Sexual selection theory predicts that the sex contributing most toward the viability of the offspring will become the choosy sex. In most animal species, females have higher parental investment; thus, sexual selection typically acts more strongly on males, making the females choosy. On rare occasions, male parental investment is so high that it limits the potential for additional mating opportunities. In these cases, females compete for males and males become the choosy sex, leading to a sex-role reversed system. The sex-role reversal hypothesis states that males invest more in the offspring that females do, females display sexually selected traits more intensely than males, and females outnumber males in the mating pool, leading to more intense intrasexual competition among females. I characterized the vocal repertoire and parental care behaviors in the smooth guardian frog Limnonectes palavanensis in Brunei Darussalam (Borneo Island) in order to test predictions of the sex-role reversal hypothesis. I found that males perform all parental duties, attending the eggs for 9–11 days, and then transporting the tadpoles on their backs to a suitable deposition site. These deposition sites are scarce, which may increase the number of days it takes a male to return to the mating pool. Choice experiments testing deposition site preferences demonstrated that males do not avoid predators or conspecific tadpoles. In addition, males may split their tadpoles among nearby pools. Moreover, I described the vocal repertoire of male and female L. palavanensis. Males exhibit an advertisement call and a courtship call not previously described for this species.
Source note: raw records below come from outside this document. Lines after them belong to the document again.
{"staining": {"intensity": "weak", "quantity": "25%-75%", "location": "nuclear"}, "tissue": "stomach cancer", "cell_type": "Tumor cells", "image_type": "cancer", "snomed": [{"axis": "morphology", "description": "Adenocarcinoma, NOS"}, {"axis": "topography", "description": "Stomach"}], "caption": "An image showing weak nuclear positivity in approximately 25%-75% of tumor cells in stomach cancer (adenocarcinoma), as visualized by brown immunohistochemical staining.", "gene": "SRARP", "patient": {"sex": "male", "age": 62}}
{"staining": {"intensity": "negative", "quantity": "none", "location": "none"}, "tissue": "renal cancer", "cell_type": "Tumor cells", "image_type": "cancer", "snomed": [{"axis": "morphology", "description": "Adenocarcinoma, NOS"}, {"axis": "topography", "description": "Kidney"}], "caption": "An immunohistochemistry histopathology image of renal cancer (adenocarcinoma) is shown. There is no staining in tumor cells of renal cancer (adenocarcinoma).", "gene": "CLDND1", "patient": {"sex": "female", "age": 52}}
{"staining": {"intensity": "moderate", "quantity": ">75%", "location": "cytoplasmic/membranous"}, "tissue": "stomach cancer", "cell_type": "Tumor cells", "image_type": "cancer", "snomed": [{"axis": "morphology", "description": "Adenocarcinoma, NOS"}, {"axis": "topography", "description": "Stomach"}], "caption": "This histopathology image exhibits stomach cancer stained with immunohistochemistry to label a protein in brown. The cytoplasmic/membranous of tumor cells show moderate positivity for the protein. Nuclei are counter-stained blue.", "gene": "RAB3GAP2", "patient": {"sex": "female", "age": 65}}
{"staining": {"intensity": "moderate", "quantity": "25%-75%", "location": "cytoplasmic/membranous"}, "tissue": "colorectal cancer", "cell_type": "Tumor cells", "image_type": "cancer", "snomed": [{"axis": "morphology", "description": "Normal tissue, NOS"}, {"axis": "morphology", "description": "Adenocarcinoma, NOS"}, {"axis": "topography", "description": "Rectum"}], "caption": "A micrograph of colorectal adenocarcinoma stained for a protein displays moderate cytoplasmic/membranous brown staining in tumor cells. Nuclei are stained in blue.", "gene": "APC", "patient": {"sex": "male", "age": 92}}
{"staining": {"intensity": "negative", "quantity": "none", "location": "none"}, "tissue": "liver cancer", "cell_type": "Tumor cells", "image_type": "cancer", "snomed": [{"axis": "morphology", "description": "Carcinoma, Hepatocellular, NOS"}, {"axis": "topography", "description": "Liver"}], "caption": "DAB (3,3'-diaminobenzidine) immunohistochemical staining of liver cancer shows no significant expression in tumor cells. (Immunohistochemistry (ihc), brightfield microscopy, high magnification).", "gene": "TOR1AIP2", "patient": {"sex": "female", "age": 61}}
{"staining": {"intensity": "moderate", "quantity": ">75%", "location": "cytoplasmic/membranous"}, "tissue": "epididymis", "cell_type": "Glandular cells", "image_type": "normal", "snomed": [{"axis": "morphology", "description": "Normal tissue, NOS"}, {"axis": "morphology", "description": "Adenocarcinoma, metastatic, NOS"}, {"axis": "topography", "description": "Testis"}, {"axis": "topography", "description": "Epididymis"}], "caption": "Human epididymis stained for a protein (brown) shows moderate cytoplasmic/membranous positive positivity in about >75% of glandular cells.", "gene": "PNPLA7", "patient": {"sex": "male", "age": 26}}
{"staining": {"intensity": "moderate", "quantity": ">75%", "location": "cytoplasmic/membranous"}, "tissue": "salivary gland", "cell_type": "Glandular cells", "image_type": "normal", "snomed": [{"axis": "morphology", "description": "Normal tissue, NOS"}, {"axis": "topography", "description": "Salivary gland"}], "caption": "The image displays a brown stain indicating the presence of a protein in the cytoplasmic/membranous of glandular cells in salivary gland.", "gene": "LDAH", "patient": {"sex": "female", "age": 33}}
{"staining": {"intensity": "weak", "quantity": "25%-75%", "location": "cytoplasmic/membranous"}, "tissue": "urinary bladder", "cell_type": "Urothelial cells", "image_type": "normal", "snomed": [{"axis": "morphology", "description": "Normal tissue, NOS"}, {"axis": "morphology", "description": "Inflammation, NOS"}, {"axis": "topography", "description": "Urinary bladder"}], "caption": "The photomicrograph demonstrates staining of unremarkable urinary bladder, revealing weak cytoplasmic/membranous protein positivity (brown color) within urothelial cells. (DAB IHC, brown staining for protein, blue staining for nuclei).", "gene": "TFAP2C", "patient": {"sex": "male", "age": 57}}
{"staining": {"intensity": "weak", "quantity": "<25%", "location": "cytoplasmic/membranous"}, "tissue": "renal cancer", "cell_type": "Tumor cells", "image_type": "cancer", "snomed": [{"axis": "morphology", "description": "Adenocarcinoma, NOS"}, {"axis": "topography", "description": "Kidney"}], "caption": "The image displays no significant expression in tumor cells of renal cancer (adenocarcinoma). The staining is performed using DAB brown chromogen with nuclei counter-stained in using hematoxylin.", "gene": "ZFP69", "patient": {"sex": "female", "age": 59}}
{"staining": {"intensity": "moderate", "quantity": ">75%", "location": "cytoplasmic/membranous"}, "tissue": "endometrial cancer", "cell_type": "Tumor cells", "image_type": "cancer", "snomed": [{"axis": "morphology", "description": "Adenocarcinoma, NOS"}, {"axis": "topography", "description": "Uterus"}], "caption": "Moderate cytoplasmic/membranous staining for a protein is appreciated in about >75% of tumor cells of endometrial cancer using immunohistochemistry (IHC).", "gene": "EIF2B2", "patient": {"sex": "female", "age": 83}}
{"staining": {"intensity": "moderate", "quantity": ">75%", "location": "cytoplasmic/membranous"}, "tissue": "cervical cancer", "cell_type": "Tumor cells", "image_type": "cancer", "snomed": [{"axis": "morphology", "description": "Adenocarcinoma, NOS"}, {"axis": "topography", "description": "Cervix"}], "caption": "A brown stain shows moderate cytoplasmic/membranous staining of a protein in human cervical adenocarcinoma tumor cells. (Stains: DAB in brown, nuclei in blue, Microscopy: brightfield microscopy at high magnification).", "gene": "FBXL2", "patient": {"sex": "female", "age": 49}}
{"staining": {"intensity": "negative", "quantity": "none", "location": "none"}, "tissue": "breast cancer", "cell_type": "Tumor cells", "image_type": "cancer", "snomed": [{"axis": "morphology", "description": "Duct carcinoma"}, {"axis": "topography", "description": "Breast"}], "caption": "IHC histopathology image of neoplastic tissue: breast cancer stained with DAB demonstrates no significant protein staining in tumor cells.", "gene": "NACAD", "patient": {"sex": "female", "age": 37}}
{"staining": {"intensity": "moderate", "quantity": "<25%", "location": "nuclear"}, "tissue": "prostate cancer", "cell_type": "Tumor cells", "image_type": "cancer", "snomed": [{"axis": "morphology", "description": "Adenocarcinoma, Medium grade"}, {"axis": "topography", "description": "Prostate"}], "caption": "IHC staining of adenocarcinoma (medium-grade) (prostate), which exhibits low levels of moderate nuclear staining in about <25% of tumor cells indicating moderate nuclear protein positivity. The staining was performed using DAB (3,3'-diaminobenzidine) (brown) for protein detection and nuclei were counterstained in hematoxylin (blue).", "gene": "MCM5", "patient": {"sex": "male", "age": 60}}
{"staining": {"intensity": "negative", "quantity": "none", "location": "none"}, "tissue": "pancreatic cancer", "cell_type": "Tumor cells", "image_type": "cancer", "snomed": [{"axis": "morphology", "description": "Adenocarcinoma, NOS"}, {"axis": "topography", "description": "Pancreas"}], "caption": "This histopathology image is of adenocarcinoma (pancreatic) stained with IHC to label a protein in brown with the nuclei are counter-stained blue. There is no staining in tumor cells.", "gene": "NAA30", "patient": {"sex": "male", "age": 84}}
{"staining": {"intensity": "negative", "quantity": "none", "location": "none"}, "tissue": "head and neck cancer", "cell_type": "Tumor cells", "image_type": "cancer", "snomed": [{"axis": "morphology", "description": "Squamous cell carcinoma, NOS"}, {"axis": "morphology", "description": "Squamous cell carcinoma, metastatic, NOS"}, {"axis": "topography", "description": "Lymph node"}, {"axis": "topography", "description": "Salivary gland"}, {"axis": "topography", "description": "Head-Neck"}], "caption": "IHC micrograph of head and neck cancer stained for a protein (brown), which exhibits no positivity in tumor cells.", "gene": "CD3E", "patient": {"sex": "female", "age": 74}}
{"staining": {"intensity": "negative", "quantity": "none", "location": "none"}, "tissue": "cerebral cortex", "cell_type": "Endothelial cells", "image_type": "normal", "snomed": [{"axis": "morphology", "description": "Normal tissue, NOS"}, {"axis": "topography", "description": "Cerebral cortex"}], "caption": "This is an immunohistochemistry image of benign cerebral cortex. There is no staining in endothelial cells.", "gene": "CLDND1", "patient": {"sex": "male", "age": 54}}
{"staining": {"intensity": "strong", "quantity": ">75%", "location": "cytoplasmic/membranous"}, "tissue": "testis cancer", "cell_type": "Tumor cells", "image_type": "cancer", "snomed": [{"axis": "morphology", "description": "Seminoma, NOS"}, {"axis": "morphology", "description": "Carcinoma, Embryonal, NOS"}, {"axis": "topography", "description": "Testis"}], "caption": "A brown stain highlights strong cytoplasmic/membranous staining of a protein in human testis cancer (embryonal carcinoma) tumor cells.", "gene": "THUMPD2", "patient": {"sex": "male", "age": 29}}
Remarkably, I found that females gather around a calling male and start calling spontaneously at higher rates than those of the males, a behavior not previously reported in anurans. Using playback stimuli, I found that males do not defend territories and lack an aggressive call, however, they exhibit male-male acoustic interference. Females increase their calling rate when a simulated male is present but there was no evidence that they respond differently to female calls. The prolonged male parental care behavior and the calling behavior of L. palavanensis constitute evidence for sex-role reversal in this species.